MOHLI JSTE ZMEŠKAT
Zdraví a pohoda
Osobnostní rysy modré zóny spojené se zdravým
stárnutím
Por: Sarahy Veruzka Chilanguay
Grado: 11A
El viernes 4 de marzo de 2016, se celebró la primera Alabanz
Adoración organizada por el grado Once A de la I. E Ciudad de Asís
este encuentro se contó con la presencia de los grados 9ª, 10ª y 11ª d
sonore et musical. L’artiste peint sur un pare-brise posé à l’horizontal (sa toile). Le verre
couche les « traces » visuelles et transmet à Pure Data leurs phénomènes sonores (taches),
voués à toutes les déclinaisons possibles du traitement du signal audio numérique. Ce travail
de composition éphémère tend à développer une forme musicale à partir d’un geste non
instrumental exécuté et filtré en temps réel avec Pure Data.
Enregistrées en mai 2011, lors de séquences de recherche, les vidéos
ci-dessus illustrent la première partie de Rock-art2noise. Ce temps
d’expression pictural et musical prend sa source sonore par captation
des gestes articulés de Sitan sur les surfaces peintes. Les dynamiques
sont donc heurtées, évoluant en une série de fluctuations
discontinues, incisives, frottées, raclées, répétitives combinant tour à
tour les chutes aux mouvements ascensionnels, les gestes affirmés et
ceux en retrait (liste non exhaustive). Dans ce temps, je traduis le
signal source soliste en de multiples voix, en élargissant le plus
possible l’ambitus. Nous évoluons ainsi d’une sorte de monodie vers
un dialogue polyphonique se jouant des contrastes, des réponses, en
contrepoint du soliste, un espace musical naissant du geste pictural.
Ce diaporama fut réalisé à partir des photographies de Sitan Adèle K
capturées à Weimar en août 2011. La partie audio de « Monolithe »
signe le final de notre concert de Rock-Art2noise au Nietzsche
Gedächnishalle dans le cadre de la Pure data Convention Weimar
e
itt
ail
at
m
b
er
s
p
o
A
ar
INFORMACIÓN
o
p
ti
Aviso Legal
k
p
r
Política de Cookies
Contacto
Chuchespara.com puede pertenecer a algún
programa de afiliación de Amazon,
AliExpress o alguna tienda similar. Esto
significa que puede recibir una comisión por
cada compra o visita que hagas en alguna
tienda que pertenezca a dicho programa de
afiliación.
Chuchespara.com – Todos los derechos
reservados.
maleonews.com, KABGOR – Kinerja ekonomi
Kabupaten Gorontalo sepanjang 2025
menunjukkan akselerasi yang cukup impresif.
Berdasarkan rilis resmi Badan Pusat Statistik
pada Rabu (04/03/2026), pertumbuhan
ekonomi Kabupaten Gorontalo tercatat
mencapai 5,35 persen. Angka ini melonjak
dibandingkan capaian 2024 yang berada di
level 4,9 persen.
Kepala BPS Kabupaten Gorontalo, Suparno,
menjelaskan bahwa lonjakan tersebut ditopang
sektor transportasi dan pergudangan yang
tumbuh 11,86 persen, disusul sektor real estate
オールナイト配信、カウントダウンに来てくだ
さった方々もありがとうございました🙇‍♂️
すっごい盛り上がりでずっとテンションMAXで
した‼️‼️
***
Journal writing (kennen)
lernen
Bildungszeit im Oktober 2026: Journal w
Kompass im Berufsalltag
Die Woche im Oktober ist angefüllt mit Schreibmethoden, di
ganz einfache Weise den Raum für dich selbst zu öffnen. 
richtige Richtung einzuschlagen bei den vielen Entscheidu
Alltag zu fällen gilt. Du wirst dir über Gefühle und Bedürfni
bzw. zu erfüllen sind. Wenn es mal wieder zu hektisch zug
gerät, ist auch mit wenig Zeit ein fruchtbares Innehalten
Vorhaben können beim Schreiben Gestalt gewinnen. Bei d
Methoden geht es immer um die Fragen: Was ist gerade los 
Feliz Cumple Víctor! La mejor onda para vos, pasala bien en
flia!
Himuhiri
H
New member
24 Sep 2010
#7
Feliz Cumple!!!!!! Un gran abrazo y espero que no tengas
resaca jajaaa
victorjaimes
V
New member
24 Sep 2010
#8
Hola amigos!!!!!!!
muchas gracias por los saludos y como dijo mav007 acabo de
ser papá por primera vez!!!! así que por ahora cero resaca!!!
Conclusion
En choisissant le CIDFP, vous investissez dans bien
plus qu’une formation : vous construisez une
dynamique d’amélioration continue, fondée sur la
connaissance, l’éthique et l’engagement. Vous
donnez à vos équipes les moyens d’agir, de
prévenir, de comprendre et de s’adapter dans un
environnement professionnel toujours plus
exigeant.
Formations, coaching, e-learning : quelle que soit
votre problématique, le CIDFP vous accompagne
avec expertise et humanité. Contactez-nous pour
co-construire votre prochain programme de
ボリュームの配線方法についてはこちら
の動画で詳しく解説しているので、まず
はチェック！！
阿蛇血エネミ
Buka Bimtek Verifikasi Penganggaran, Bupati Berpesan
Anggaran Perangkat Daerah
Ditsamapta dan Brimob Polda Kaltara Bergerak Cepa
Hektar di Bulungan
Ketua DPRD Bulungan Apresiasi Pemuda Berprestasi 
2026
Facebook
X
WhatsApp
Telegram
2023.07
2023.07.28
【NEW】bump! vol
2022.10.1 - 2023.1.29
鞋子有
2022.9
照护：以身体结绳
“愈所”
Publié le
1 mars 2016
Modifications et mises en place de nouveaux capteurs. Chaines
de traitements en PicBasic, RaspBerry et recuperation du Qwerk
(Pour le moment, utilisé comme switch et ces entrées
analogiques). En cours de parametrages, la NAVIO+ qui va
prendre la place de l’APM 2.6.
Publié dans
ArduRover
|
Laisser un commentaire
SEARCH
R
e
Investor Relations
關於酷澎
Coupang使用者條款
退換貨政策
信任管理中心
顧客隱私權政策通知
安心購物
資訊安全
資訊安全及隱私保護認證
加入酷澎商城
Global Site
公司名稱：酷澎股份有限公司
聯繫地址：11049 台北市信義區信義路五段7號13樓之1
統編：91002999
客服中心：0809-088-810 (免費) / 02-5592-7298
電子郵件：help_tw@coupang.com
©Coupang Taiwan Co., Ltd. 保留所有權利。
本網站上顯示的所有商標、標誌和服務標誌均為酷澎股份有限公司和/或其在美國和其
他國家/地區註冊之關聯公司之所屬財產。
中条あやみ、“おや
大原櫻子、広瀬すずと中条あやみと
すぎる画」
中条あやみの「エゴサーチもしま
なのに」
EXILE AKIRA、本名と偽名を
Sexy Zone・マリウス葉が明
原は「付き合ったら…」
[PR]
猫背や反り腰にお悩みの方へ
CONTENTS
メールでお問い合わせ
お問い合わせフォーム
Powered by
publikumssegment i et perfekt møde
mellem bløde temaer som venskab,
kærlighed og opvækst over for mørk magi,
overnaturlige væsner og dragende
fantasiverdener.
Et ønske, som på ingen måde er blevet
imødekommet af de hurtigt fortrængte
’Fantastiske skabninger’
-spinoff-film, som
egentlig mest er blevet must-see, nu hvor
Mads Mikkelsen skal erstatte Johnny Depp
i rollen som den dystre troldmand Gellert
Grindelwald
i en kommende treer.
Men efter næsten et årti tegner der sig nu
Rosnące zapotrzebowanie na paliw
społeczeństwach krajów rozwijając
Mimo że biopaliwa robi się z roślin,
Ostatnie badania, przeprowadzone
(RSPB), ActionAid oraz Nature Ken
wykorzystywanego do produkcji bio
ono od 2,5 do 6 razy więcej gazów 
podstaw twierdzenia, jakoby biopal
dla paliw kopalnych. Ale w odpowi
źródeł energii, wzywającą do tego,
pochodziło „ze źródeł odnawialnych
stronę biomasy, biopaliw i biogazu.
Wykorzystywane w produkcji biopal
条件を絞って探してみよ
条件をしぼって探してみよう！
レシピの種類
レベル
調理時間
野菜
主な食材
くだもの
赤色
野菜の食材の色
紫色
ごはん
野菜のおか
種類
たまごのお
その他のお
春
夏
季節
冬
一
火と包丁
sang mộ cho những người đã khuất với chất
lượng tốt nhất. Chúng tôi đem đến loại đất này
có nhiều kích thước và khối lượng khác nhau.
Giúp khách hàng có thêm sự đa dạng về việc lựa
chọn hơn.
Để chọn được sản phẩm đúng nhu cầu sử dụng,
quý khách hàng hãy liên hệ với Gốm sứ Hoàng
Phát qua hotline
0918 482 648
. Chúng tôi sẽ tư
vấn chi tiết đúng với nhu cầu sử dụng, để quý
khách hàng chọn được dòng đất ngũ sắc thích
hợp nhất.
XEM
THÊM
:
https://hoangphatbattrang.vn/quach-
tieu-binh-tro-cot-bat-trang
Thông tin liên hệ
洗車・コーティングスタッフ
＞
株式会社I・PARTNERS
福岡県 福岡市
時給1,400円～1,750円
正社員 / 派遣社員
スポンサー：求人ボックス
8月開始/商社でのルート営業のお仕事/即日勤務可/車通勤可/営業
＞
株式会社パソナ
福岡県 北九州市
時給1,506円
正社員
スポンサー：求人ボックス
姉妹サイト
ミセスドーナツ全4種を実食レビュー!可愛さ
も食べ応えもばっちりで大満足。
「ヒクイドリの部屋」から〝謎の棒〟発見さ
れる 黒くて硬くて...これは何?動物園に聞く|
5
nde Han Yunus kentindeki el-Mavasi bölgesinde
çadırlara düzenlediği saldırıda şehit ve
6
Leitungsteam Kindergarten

#####

* Directive *
Each line in the data that holds the word "partie" must be copied.

* Answer to this problem *
ci-dessus illustrent la première partie de Rock-art2noise. Ce temps
capturées à Weimar en août 2011. La partie audio de « Monolithe »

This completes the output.